Bipartisan legislation to fix the fractured healthcare system for North Carolina’s foster families has been introduced in both the House and Senate.
But with the 2023 legislative session ending, neither bill has yet to pass.
And while the Senate included the reforms in its budget, there is no guarantee they will be included in the final budget that is currently being worked on by both chambers.
Thankfully, there is still time.
The reforms would ensure that children and families, have access to a continuous, broad range of physical and behavioral health services regardless of where in the state they live.
They would do so by authorizing DHHS to move forward with a statewide healthcare plan for families and children in the foster care system.
This is important for quality of care and costs.
Currently, quality is negatively impacted due to the regional nature of the system.
Healthcare for foster children is managed by local entities known as LME-MCOs.
LME-MCOs have local networks of doctors and support personnel.

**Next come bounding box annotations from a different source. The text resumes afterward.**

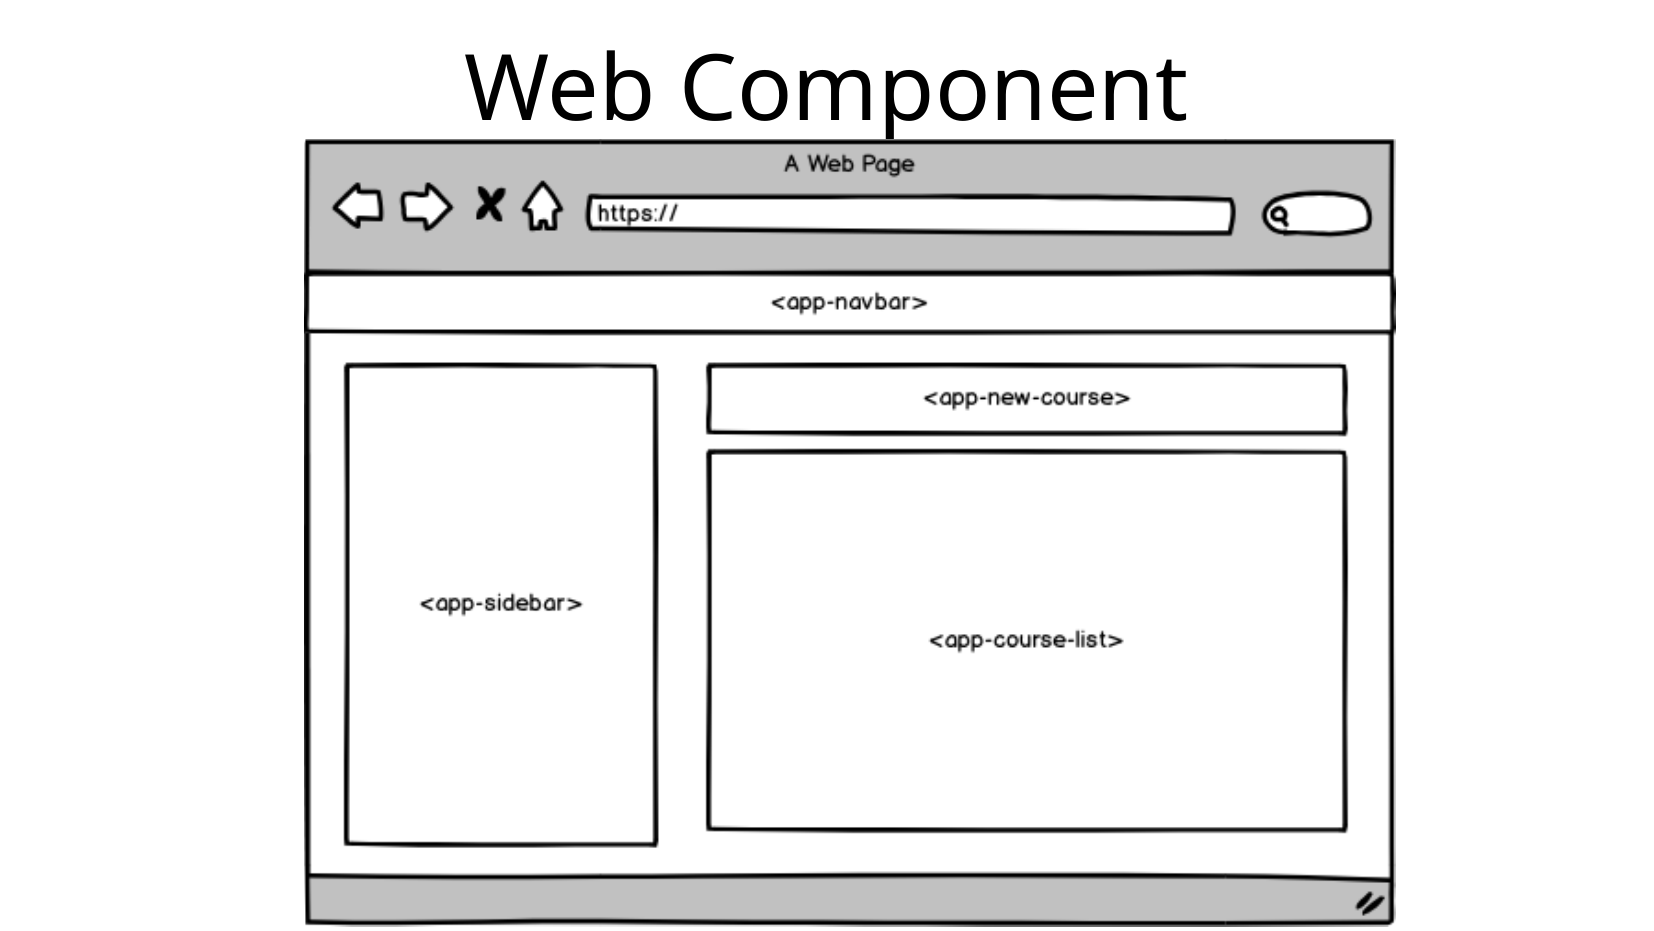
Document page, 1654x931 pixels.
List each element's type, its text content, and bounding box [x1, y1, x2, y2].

picture [304, 139, 1396, 927]
title Web Component [82, 7, 1571, 163]
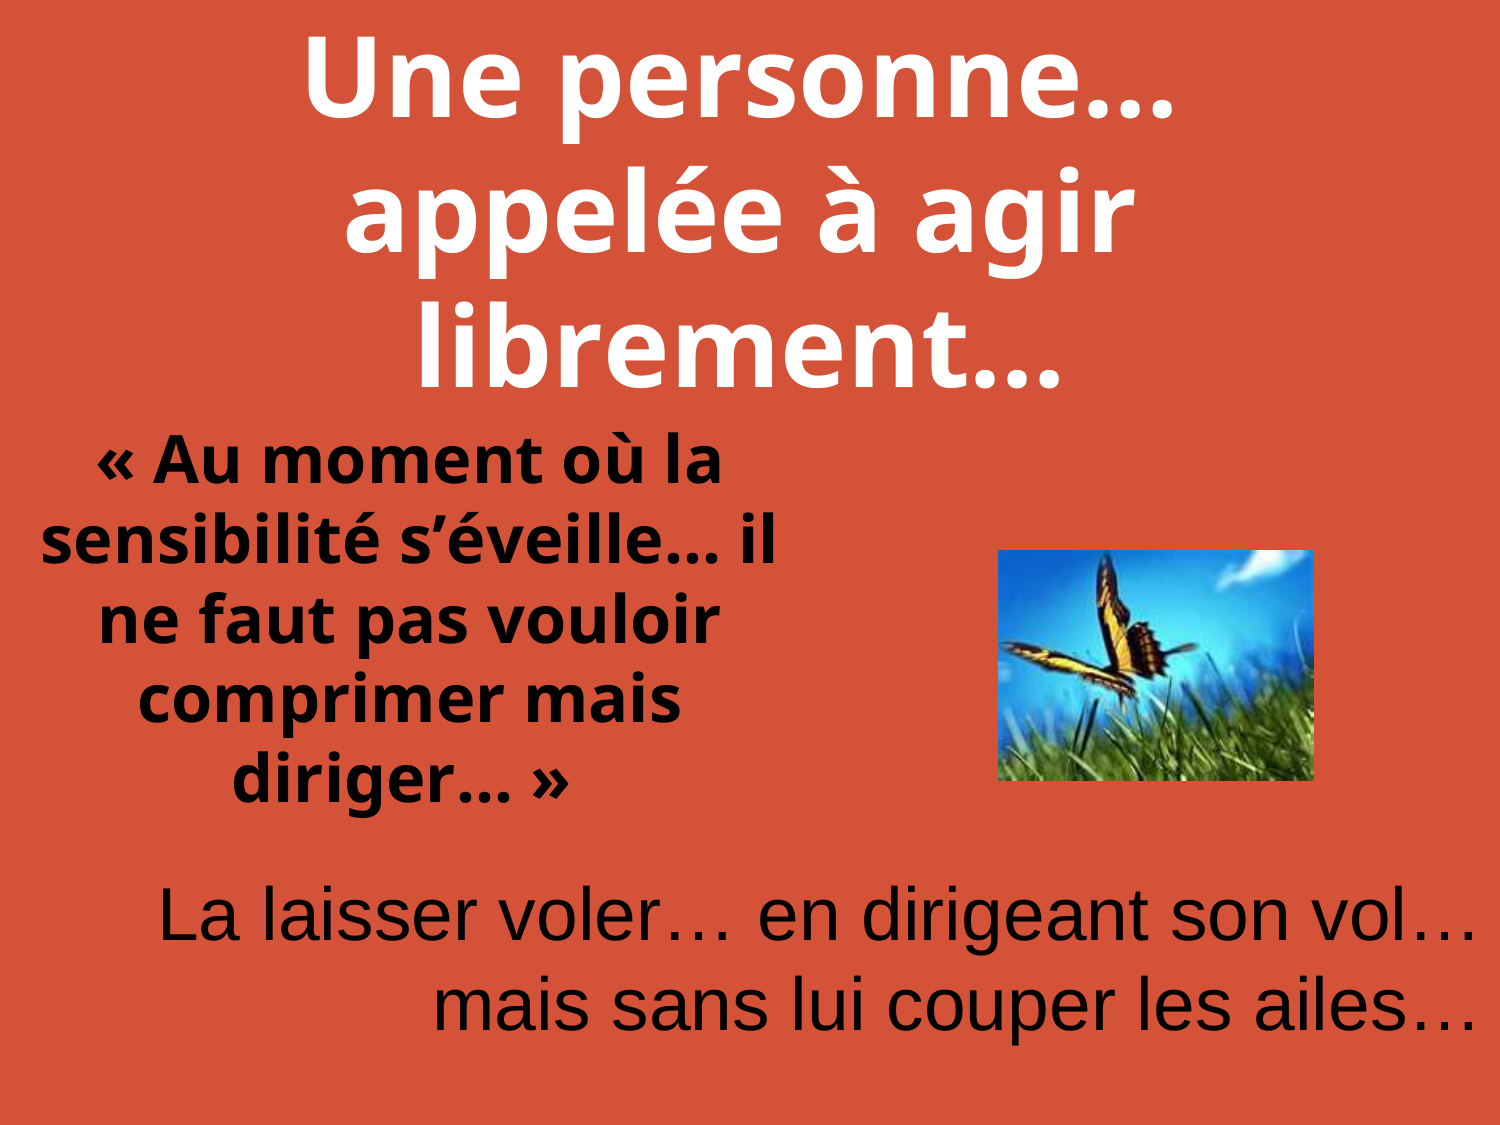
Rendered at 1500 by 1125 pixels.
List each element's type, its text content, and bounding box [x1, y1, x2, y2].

text_box « Au moment où la sensibilité s’éveille… il ne faut pas vouloir comprimer mais diriger… » [0, 408, 821, 825]
text_box La laisser voler… en dirigeant son vol… mais sans lui couper les ailes… [15, 857, 1499, 1054]
picture [998, 550, 1314, 781]
title Une personne… appelée à agir librement… [64, 63, 1415, 352]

And while locally focused care may seem like a good idea, it presents several quality control problems.
First and foremost, not all local networks are created equal.
Children and families in rural areas often cannot get the support and resources available to those in urban areas.
Secondly, children in the foster care system are mobile, often moving from one region to another.
As children move from one regional network of care to another, it causes care to be disrupted, duplicated or both.
According to the North Carolina Department of Health and Human Services (DHHS), “[o]ne of the most significant challenges to service delivery for children, youth and families served by the child welfare system is disruption in provider relationships” due to the regional nature of the system.
Costs are also negatively impacted by the regional system.
Duplicative and disrupted care is inefficient and more expensive.
Foster children are already one of the higher-cost populations for healthcare needs.
Those costs are compounded when tests are lost, immunizations are given multiple times, and previous conditions are poorly documented and shared.
Those excess costs are passed onto taxpayers and healthcare consumers.
Moving to a statewide system means better care for children and families, a more efficient use of tax dollars, and an end to the urban-rural divide that right now plagues the system.
And perhaps most important, it will help keep families together. “Family preservation,” it has been shown, requires access to care that promotes “positive outcomes and family well-being.”
There is still time to get these reforms passed. And for thousands of children and families across our state, it’s essential they get done.